A usina das 700 mulheres
A terra tem um tom alaranjado e parece estar ardendo em brasa. O sol produz a sensação térmica de 40 graus, os borrachudos não dão trégua e o cenário é cortado por caminhões, retroescavadeiras, betoneiras, tratores e rolos compactadores. Efervescência é a melhor palavra para definir o canteiro de obras às margens do rio Madeira, em Porto Velho, a 100 quilômetros da Bolívia. As mulheres se espalham pela área de 2,7 mil hectares, onde está sendo erguida a Usina Hidrelétrica Santo Antônio, uma das maiores iniciativas do Programa de Aceleração do Crescimento (PAC). As 700 operárias - 14% da mão de obra contratada - formam o primeiro grande contingente feminino a atuar em todas as frentes de trabalho de uma construção pesada, revezando-se nas 24 horas do dia. Antes delas, já havia mulheres no setor (138 mil no país), mas, em geral, não ultrapassavam 2% dos operários de um empreendimento. Além disso, trabalhavam no almoxarifado ou acabamento. Poucas realizavam as tarefas rudes e reconhecidamente masculinas.
Na Santo Antônio, elas estão presentes desde o primeiro momento, em setembro de 2008. Rapidamente se adaptaram às novas atividades - bem diferentes do que faziam como domésticas, vendedoras ambulantes, artesãs, manicures, donas de casa. Como foram parar ali? O grupo Norberto Odebrecht, majoritário no Consórcio Santo Antônio Civil, responsável pelo canteiro, precisava inverter uma praxe do mercado, que é utilizar 30% de mão de obra local e 70% de migrantes. "Porto Velho tem 5% do esgoto necessário, 12% de água tratada, criminalidade alta, deficiência na saúde e na educação. Trazer peões de fora só agravaria os problemas", diz Antônio Cardilli, gerente administrativo e financeiro da Odebrecht. Pesquisas preliminares mostraram que a capital não dispunha de pessoal treinado para as primeiras 4,8 mil vagas. A alternativa foi criar, com apoio dos governos estadual e municipal, um projeto (o Acreditar) que preparasse gente para a empreitada.
MULHERES BATEM À PORTA
As inscrições foram abertas em 2006, em igrejas e associações de bairro. Num estado sem oferta de trabalho e com salário inicial médio na quinta pior posição nacional, as mulheres perguntaram se podiam participar. Os recrutadores tiveram dúvidas. Mas Cardilli, com o olho no EiaRima (documento que mede o impacto ambiental e social de uma edificação, indispensável para que ela tenha licença para ser realizada), arriscou: "Mandem vir as mulheres. Não há exigência de sexo ou escolaridade, o limite é físico". Quase tudo ali exige força ou resistência para suportar o sol, sob poeira e barulho por nove horas diárias.

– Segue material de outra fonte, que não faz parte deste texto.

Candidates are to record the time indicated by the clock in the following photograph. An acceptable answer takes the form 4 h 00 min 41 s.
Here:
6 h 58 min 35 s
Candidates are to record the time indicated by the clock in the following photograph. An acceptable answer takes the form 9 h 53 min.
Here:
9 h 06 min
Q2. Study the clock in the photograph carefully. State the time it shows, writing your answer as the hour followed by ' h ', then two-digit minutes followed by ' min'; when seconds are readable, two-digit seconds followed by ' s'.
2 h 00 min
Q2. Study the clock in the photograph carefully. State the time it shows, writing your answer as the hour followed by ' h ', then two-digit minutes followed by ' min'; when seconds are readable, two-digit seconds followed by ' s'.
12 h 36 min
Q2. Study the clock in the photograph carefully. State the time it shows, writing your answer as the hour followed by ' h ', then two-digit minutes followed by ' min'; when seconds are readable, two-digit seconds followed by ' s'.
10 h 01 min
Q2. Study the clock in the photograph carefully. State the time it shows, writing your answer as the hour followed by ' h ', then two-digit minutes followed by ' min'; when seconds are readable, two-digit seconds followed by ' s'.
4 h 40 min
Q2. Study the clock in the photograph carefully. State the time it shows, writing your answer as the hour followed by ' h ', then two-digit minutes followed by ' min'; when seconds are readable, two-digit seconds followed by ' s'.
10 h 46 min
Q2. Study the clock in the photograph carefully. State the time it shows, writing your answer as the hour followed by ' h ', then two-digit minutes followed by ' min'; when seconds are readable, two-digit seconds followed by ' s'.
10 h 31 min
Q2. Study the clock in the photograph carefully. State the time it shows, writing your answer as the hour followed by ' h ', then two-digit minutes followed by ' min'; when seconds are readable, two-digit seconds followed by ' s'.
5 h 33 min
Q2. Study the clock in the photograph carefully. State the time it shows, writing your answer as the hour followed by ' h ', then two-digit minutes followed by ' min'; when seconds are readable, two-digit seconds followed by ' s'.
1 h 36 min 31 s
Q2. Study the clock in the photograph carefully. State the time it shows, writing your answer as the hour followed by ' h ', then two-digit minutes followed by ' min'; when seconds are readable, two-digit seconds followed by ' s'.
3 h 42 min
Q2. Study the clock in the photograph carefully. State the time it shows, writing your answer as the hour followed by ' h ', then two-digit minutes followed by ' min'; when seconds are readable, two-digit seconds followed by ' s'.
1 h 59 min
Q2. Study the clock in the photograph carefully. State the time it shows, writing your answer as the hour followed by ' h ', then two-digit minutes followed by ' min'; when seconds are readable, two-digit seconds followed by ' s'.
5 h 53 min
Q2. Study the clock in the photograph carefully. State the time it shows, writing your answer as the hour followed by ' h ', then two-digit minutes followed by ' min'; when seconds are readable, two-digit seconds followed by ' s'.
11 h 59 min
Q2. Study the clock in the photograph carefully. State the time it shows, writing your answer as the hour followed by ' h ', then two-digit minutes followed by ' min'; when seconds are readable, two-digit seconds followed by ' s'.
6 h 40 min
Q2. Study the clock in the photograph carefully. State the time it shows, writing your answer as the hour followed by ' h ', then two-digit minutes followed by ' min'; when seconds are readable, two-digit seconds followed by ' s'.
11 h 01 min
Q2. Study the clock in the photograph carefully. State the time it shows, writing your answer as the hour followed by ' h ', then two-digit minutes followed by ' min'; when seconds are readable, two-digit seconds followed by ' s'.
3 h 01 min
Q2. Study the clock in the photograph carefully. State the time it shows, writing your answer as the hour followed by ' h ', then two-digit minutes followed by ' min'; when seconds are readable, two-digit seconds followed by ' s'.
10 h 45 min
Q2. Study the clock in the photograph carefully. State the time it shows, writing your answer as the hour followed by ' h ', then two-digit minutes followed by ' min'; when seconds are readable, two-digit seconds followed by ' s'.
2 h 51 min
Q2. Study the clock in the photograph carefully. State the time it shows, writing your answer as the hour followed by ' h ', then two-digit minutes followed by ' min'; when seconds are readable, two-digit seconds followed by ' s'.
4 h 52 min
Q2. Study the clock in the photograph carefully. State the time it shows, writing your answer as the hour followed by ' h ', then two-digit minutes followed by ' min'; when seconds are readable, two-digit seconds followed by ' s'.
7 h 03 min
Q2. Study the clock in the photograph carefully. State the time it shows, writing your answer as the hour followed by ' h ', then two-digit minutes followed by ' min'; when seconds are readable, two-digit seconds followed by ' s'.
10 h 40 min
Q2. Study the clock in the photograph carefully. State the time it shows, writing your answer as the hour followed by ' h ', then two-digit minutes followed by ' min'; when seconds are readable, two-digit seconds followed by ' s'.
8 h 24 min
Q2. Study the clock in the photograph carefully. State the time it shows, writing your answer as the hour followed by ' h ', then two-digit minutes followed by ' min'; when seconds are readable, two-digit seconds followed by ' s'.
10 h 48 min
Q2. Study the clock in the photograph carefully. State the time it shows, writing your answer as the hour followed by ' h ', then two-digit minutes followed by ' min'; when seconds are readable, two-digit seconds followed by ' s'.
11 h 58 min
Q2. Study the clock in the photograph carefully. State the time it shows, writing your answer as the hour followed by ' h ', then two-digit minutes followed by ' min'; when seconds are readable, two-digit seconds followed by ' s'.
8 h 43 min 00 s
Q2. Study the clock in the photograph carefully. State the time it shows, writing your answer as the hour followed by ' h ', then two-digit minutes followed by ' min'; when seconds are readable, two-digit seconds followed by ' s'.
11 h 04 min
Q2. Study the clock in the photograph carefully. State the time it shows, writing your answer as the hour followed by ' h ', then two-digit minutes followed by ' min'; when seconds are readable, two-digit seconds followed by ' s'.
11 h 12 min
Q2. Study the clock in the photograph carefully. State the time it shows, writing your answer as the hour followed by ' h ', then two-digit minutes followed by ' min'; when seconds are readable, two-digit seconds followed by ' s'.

As rondonenses corresponderam. "Até aqui, está funcionando bem", afirma Cardilli, para quem a iniciativa não representa uma ação social. Trata-se de negócio, mesmo." Mulheres significam menos acidente de trabalho, menor desperdício de recursos e maior produtividade, segundo Eunice Moraes, gerente de projetos de gênero e trabalho da Secretaria de Políticas Públicas para as Mulheres, autora de um programa de formação que tem sido oferecido a governos interessados em construir com mão de obra feminina.
DINAMITEIRA
Zyvane Leite Lira, 34 anos, técnica em mineração, não se incomoda quando a chamam de "mulher-bomba".